Given that life insurance sales suffered a more dramatic decline in the first half of 2009 than at any time since World War II, one might expect that all advisors are hurting. While that may be true of most producers, some actually have grown their practices during the recession.

“I’m having a very good year selling life insurance,” says Chris O’Shea, an advisor representative at Allegiance Financial Advisors, Jacksonville, Fla. “In terms of premium dollars, my sales are up from 12% to 15% since last year.”

E.L. “Duke” Marston, a principal of Marston Financial & Insurance Services, Belfast, Me., has enjoyed a similar rise in sales. “I’m finding that individuals are still interested in life insurance, both permanent and term policies,” he says. “In light of all that has happened in the economy and in the credit markets over the past year, they understand the value of a product that offers a guaranteed benefit.”

These comments contrast starkly with the conclusions of a recent study on life insurance sales from LIMRA International. The Windsor, Conn.-based firm reported that individual life insurance annualized premiums plummeted 26% in the first quarter of 2009, then dropped another 20% in the second quarter, yielding a combined 6-month decline not witnessed since 1942.

Variable life sales, which fluctuate with the market, suffered the most, falling by 50% in the second quarter and 55% for the first half of the year. Universal life sales fell 29% and 27%, respective, over the same periods.

Ashley Durham, a senior analyst of product research at LIMRA, attributed the dip in sales in part to tighter budgets faced by individuals in the current recession. Another factor is the rise in premium costs, increases made necessary in many cases due to stiffer capital reserve requirements.

Yet, advisors have continued to build their practices despite the difficult environment for life insurance sales. What gives? Those interviewed by National Underwriter credit their own efforts, some of which were undertaken to counteract the effects of the contracting market.

Marston attributes more than half of his revenue gain to a decision he made in 2008 to purchase leads from a third-party vendor. He pays $15 per contact–a manageable commitment, he says, in comparison to lead-sharing programs that often charge fees of $1,000 or more for leads sold in bulk. Of the 3 to 6 leads he receives monthly, he typically closes one or two, he says.

Philip Harriman, the immediate past president of the Million Dollar Round Table and a principal of Lebel & Harriman, Falmouth, Me., observes that his practice has compensated for lost life sales in the past year by adding a credentialed human resources staffer. The rep handles HR functions–complying with government regulations, developing employee policy manuals, conducting pay scale analyses, etc.–for small business clients that don’t have an internal HR staff person.

“The HR rep has given a dimension to our practice we didn’t have before, and one that provides a competitive advantage,” says Harriman. “And because the rep is providing a fee-based consulting service, additional revenue is generated for the firm.”
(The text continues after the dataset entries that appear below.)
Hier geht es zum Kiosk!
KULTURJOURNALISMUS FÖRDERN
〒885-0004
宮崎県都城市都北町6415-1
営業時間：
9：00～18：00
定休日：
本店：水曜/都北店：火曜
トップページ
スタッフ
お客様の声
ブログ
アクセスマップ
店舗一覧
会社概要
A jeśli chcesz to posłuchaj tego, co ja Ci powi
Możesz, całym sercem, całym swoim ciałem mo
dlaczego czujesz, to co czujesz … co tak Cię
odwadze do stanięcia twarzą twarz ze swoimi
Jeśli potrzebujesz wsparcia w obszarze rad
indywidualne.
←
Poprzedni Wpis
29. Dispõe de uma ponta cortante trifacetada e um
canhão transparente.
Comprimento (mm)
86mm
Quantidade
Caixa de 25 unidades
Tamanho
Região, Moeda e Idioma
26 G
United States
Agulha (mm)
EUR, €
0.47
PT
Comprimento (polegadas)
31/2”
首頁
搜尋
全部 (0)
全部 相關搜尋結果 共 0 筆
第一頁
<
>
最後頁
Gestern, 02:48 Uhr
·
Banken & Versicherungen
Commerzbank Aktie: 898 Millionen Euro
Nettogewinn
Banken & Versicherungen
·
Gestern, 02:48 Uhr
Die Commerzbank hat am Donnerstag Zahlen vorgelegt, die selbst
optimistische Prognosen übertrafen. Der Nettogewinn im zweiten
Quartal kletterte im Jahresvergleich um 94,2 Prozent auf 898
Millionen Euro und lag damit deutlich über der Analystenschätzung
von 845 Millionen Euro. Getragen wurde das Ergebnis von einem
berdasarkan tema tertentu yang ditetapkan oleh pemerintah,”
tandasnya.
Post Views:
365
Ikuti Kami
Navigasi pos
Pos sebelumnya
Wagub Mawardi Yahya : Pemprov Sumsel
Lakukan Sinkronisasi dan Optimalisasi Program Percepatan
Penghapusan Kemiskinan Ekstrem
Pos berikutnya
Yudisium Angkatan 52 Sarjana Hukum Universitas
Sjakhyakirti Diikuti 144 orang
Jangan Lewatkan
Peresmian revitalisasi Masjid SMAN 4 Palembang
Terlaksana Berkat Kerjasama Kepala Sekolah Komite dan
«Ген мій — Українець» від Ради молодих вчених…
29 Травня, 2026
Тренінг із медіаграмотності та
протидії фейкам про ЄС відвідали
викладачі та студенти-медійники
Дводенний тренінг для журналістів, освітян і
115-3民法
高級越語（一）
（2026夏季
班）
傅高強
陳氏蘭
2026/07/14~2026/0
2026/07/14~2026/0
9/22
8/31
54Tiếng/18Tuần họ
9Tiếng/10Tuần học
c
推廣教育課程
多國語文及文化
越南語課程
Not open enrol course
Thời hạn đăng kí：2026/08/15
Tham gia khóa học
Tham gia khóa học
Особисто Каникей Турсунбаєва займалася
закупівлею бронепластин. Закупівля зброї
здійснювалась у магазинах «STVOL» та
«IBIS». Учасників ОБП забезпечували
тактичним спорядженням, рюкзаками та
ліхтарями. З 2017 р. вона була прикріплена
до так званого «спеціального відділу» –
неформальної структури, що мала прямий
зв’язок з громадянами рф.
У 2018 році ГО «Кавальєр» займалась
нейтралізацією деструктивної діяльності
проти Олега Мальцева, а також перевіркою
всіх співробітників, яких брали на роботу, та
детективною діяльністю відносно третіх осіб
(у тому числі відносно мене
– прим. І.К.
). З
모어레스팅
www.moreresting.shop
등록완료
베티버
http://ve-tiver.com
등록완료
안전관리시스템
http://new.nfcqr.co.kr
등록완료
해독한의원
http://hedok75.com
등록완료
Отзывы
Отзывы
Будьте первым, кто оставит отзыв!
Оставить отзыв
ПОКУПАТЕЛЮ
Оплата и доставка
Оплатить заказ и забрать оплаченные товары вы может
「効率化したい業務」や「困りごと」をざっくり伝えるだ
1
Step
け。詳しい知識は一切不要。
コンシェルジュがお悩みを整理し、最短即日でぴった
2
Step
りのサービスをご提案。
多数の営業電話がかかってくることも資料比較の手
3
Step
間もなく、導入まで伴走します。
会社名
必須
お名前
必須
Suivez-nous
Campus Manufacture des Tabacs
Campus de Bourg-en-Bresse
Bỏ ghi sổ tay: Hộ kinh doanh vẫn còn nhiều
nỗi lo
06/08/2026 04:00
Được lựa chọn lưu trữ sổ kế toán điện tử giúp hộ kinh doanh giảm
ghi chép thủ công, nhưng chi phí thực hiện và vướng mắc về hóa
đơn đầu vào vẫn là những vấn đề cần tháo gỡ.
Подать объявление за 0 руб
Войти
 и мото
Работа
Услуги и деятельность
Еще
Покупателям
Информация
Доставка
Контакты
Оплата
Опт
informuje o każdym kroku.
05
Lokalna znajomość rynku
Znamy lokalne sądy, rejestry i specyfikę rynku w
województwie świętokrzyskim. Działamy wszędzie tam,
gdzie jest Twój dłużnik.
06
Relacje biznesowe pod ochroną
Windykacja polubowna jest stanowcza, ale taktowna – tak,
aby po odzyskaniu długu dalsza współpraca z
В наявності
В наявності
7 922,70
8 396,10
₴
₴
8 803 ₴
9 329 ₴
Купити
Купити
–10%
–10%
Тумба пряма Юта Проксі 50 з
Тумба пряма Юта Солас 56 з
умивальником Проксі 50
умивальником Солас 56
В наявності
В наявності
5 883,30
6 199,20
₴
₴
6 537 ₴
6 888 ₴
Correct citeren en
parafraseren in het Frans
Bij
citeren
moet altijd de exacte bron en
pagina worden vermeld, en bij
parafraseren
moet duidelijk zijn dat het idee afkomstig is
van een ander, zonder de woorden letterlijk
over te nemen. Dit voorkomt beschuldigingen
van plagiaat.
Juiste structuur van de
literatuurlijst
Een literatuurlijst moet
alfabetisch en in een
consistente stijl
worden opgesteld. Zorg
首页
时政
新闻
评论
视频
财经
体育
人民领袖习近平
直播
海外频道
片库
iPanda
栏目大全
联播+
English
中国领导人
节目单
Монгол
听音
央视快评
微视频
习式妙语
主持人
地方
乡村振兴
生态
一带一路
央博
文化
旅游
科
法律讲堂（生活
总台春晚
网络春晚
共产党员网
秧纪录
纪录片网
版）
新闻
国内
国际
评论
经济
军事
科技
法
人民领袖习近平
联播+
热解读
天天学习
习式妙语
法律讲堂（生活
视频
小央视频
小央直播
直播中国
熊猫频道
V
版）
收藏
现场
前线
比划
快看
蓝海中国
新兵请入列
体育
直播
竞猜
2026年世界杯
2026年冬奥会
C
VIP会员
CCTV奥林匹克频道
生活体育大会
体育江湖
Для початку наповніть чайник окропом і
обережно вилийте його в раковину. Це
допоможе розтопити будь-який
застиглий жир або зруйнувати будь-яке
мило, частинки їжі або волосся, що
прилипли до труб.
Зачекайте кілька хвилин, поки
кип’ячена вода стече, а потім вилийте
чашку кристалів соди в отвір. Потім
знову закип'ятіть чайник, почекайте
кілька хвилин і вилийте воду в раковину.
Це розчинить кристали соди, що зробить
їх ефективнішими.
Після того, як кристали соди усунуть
Harriman adds the practice has resisted the temptation to lay off paraprofessionals and administrative employees during the recession. While maintaining payroll at full strength has been painful financially, staffers who might otherwise have been downsized are needed more than ever because of a heightened concern among clients about their ability to meet financial objectives.

O’Shea, an 11-year industry veteran who caters to boomers and retirees, says his revenues rose, too, after he hired an assistant to manage pre-sales prospecting, marketing and administrative tasks.

“Adding a qualified assistant has yielded a remarkable improvement in terms of the efficiency with which I pre-screen clients and prospects,” says O’Shea. “I’m now able spend a lot more quality time with clients.”

Many of his new clients, O’Shea adds, have compensated for one negative consequence of the recession: a significant drop-off in fee-based income tied to assets under management. When equity values plunged by 40% or more during the credit crisis, the investments O’Shea oversees–stocks, mutual and exchange-traded funds, among other investment vehicles–suffered a similar tumbling. He thus has had to corral new assets to keep AUM-based fee income on an even keel.

Wholesalers also have beefing up their workforces. Larry Long, president of Lawrence B. Long Insurance Services, a Sacramento, Calif.-based broker-dealer, has hired marketing people to attract producers. The recruitment drive has yielded increased life sales, in part because many of the new hires are seasoned producers who market to demographic groups–older boomers and seniors–that have substantially greater estate and wealth preservation planning needs than do younger clients.

“The older clients also have more discretionary money to pay premiums,” he says. “And as they’re older, they generally see the need for life insurance more clearly than do younger prospects.”

“The advent of UL products offering a guaranteed death benefit has really helped our business,” he adds. “We can satisfy client who may need insurance for more than 30 years. And at older ages, we’ve found that guaranteed UL is even price-competitive against term policies.”